Search Engine Friendly URLs

Search Engine Friendly URLs with mod_rewrite

Implementation:

mod_rewrite is an Apache module that allows you to use regular expressions within an .htaccess file to rewrite your URLs. It is certainly the most powerful and most flexible of the methods, but there is a bit of a learning curve to using it.

Regular expressions are how computers do complex pattern matching. Explaining them in detail is beyond the scope of this article, but suffice it to say they can appear cryptic at first and that can be intimidating. Also, they teach you in programming never to use regular expressions when you do not need to.

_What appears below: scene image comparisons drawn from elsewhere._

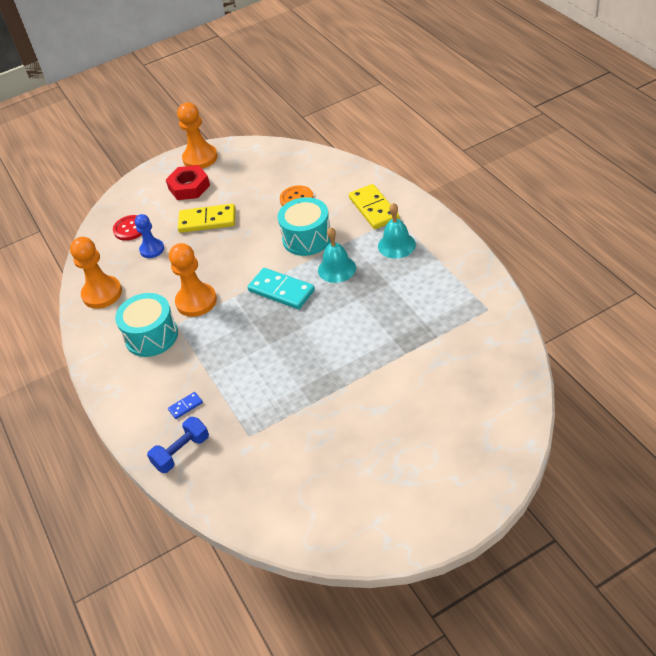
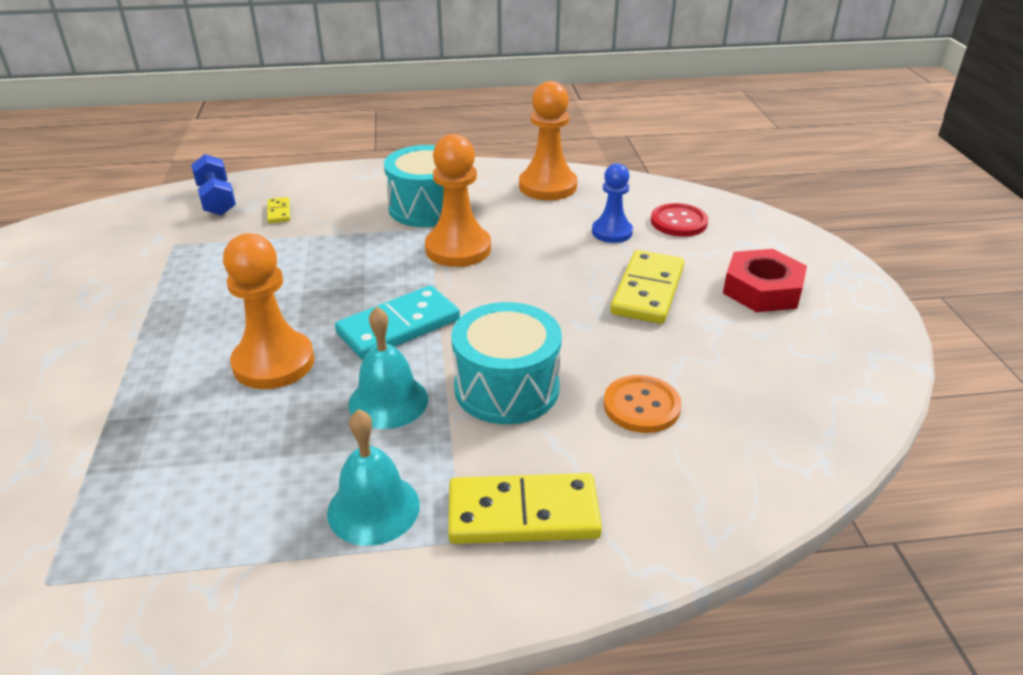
camera: 105 degrees right, 10 degrees down
blue domino [168,392,203,419] -> yellow domino [267,197,290,223]
orange pawn [177,102,218,169] -> orange pawn moved to [223,233,314,389]

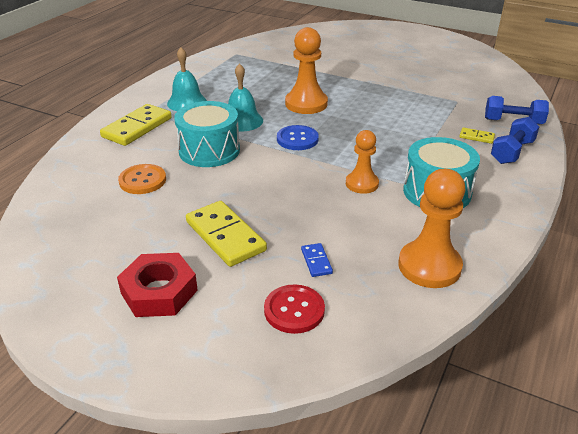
camera: 125 degrees right, 0 degrees up
turquoise domino [335,285,460,359] -> blue button [277,125,319,150]
orange pawn [425,134,491,267] -> orange pawn [346,130,379,194], size x0.63
blue pawn [592,163,633,243] -> blue domino [301,243,333,277]
none -> blue dumbbell [491,117,539,164]

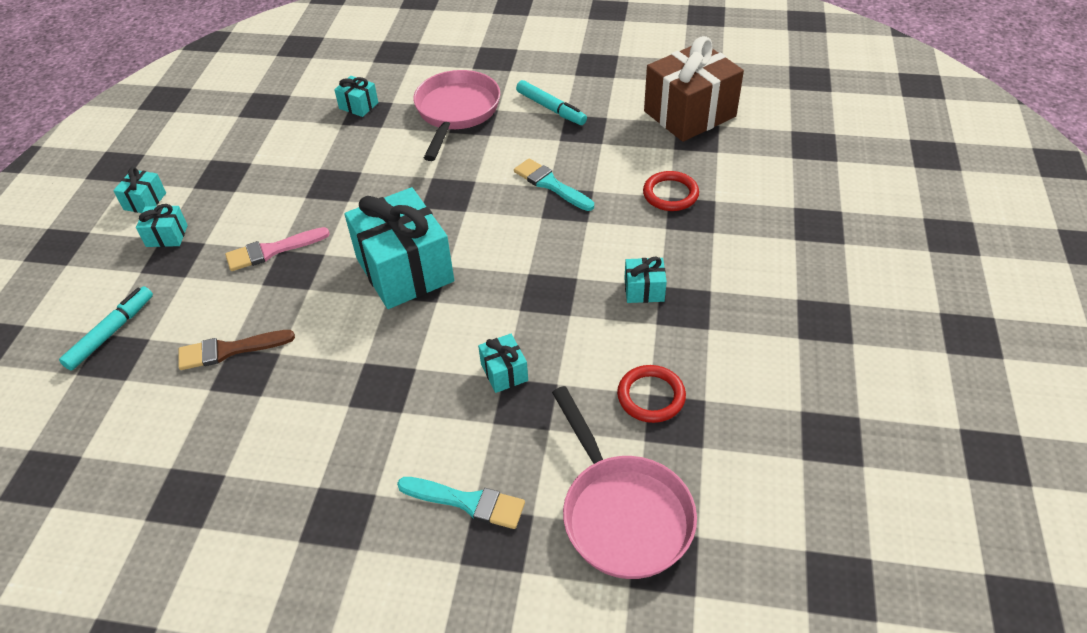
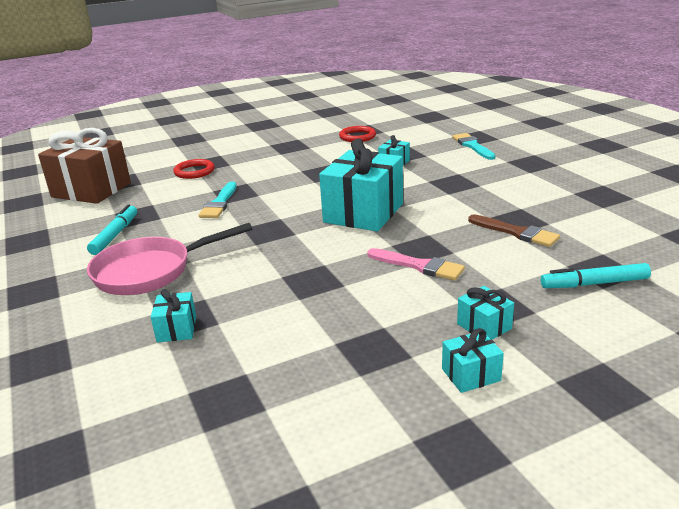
camera: 125 degrees left, 20 degrees down
pink pan [552,386,697,579] -> none
turquoise gift [624,257,667,303] -> none

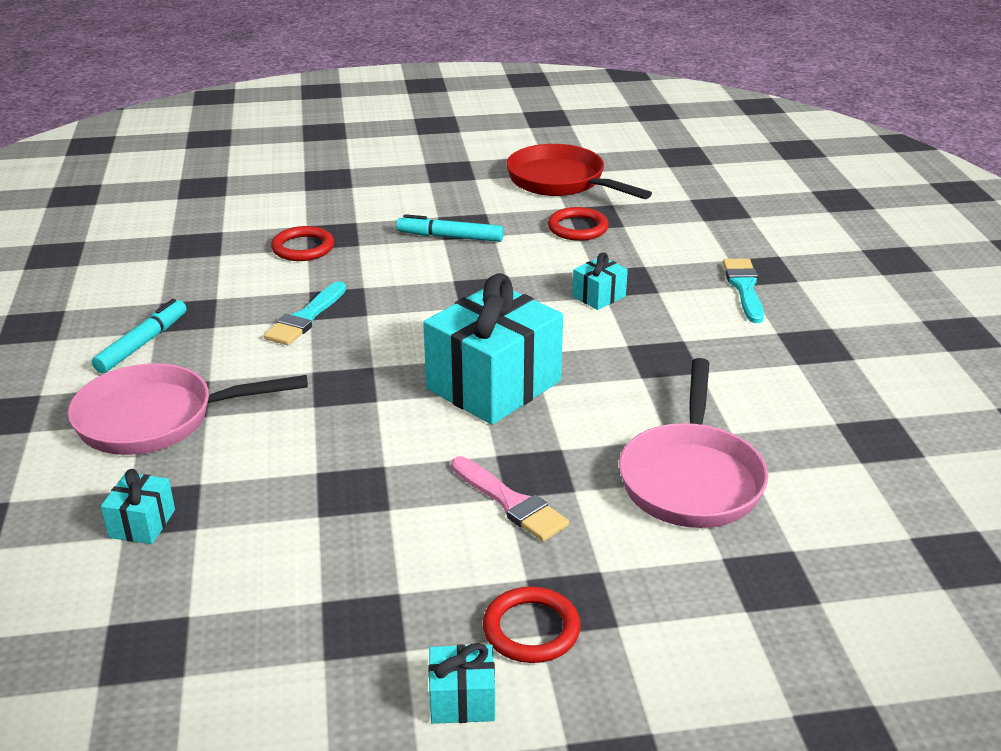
camera: 15 degrees right, 5 degrees up
brown gift [38,128,131,204] -> none
turquoise gift [457,286,514,340] -> red ring [483,587,581,663]
brown brush [468,215,560,247] -> pink pan [619,358,768,528]
turquoise marker [541,263,651,288] -> turquoise marker moved to [396,214,504,242]
none -> red pan [506,144,652,199]

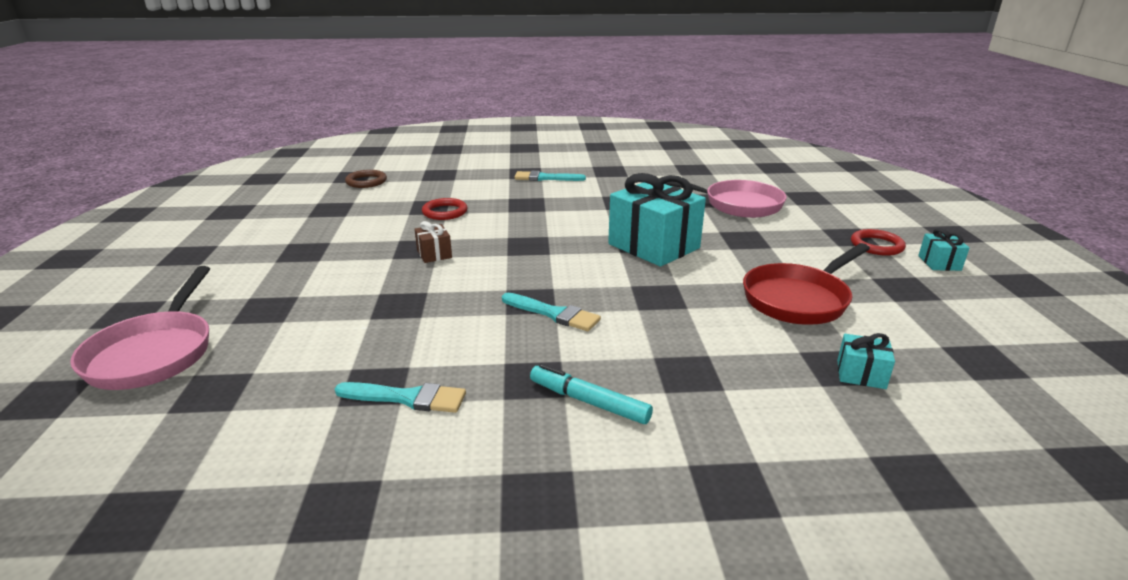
camera: 85 degrees left, 5 degrees down
pink pan [68,363,308,455] -> pink pan moved to [70,266,210,390]
red ring [271,226,334,261] -> none
turquoise marker [396,214,504,242] -> brown gift [415,221,452,263]
pink brush [451,456,569,541] -> none
red pan [506,144,652,199] -> red pan moved to [743,243,870,325]
turquoise gift [572,252,628,310] -> none
none -> turquoise brush [334,382,466,413]
none -> brown ring [345,170,387,188]

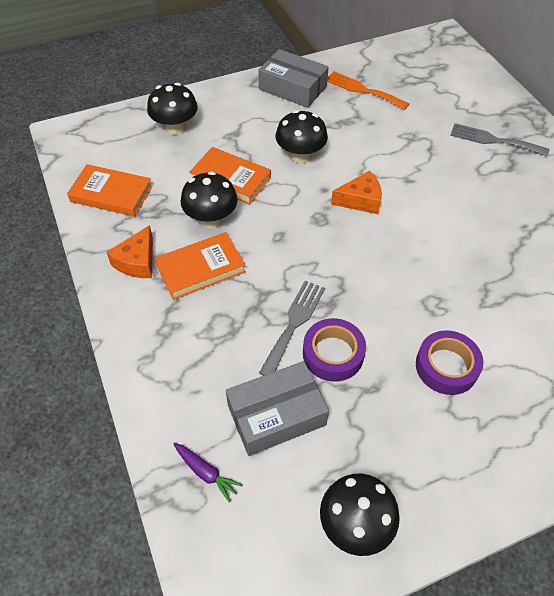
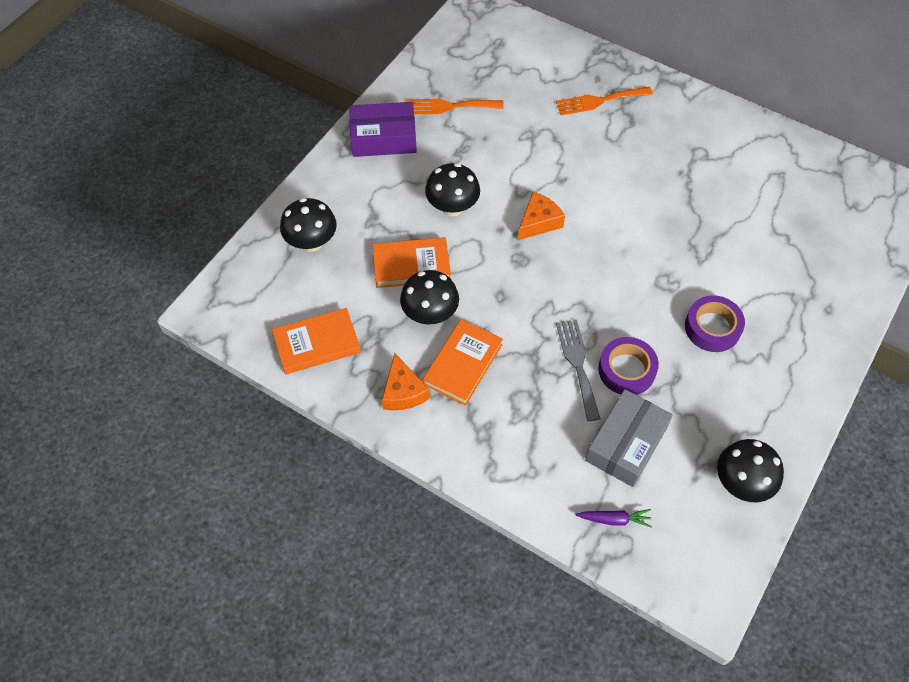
camera: 35 degrees left, 5 degrees up
grey box [258,49,329,108] -> purple box [349,102,417,157]
grey fork [450,123,549,156] -> orange fork [556,87,653,115]

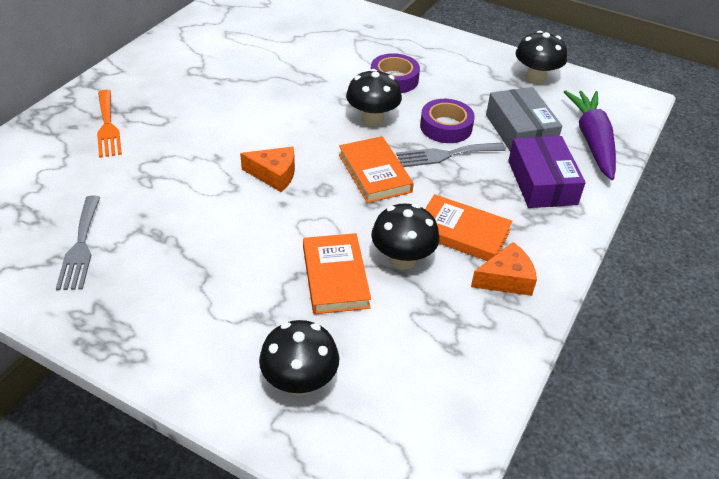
camera: 95 degrees left, 15 degrees down
orange book [272,308,361,375] -> orange book moved to [339,136,414,203]
purple box [349,102,417,157] -> purple box moved to [508,136,586,208]
orange fork [407,99,504,114] -> grey fork [56,196,100,290]
black mushroom [425,163,480,216] -> black mushroom moved to [346,69,402,126]
orange cheese [518,192,565,240] -> orange cheese turned 150 degrees clockwise [240,146,295,192]
purple carrot [576,509,652,528] -> purple carrot [564,90,616,180], size x2.20
grey box [585,389,673,487] -> grey box turned 45 degrees clockwise [486,87,562,151]

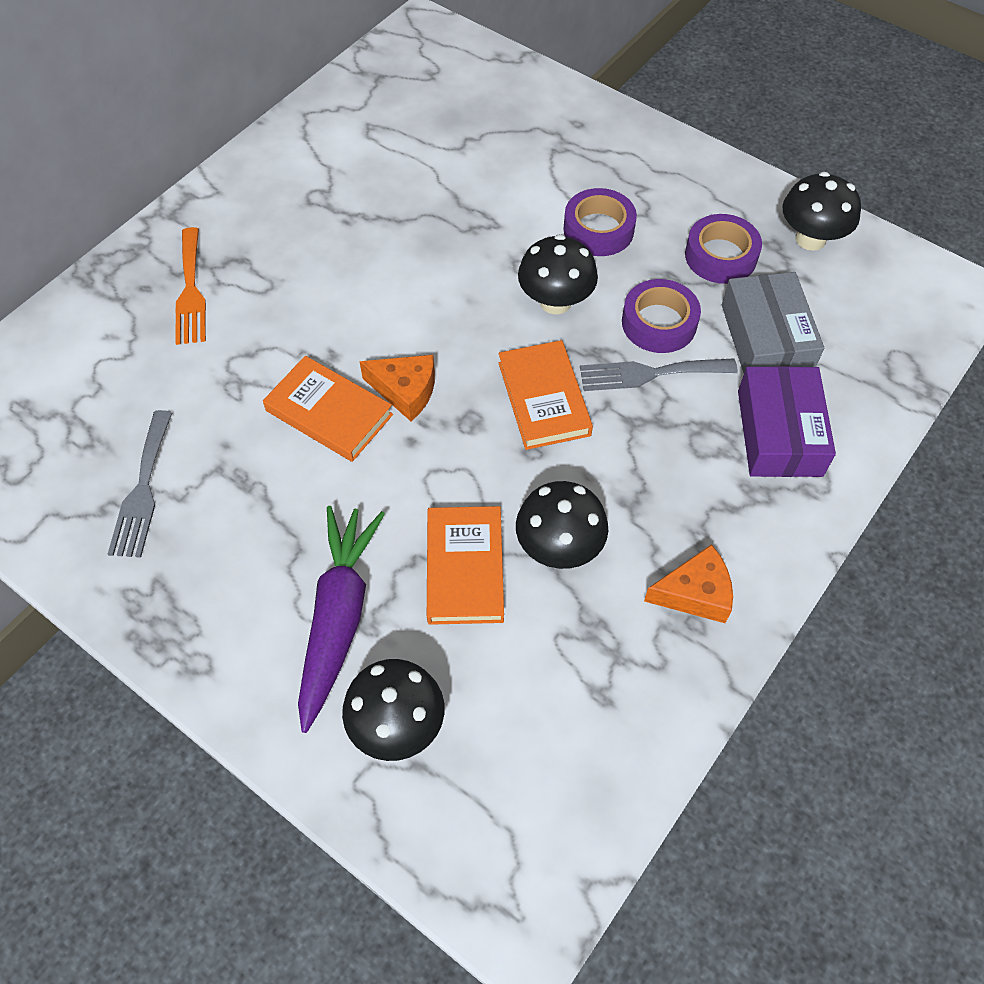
camera: 10 degrees right, 15 degrees up
orange book [425,194,512,261] -> orange book moved to [263,356,393,462]
purple carrot [564,90,616,180] -> purple carrot moved to [298,506,385,733]
none -> purple tape [685,214,762,284]

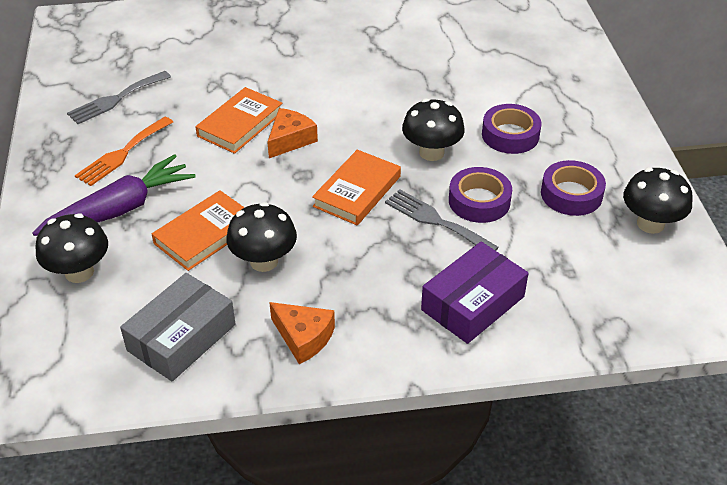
camera: 45 degrees right, 15 degrees down
orange fork [175,227,206,345] -> orange fork moved to [75,117,173,186]
orange book [263,356,393,462] -> orange book turned 45 degrees clockwise [195,87,282,154]
orange cheese [359,355,435,421] -> orange cheese turned 120 degrees counterclockwise [267,108,318,158]
grey box [722,272,824,373] -> grey box moved to [120,273,235,381]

The reason is that regular expressions require more computer power than other functions and so you don't want to use them unless absolutely necessary.

Now, I've never done any benchmarks on these methods, and I do not know of anyone who has, however my gut tells me that mod_rewrite, because of it's reliance on regular expressions, is likely a little slower than the other methods. That's just something to keep in mind.

Most Apache installatinos use mod_rewrite, but your hosting company might not, so be sure to check first before you put work into this method.

So again, if you had a URL like http://www.example.com/article.php?article=999&page_num=12 and you wanted to turn it into http://www.example.com/article/999/12 you could do this with mod_rewrite.

To do this you'd simply put the following in your .htaccess file:

RewriteEngine On
RewriteRule ^article/(.*)/(.*)/ /article.php?article=$1&page_num=$2

The first line turns mod_rewrite on. The second line is your first rule (you can have as many as needed). Each rule takes two arguments separated by a space. The first argument contains the URL format you want to use, and the second argument contains the URL format your backend requires.

First lets examine the first argument, ^article/(.*)/(.*)/. The carat, ^, simply marks the beginning, then the important things within this argument are inside the parenthesis. With regular expressions parenthesis indicate tagged expressions, or matches you want to use later. They are given numbers based on order of appearance, so the first set of parenthesis becomes tagged expression 1, the second #2.

Within these tagged expressions is a . and a *. The period indicates that the expression matches any character, and the asterisk indicates that it can match any number of times. So basically there are no limits with the string you can put in there. In short, with regular expressions periods are wildcards for any character, and asterisks mean unlimited matches.

So, our first argument is saying to match URLs that contain article then a backslash, then any number of characters tagged as expression 1, then another backslash, then any number of characters tagged as expressions 2, then another backslash.

Our second argument, /article.php?article=$1&page_num=$2, is just like any other query string except you have access to the tagged expressions from argument #1 and you can feed these tagged expressions to your query string like normal variables as I marked in bold above. The first one is accessed as $1, the second one is accessed as $2. Its that easy.

The beauty of this method is that you have to do no special coding within your files themselves, it is all done within .htaccess. You just code your internal site links to use the URL format you want, then you write the rewrite code to take that format and turn it into a normal query string.

Drawback:

The main drawback of this method, and some will dispute that it is even a drawback, has already been mentioned above. Also, while mod_rewrite can be made to do practically anything, the fact is that the code required to do more complicated rewriting is much more complicated and novices will likely be confused and intimidated by it.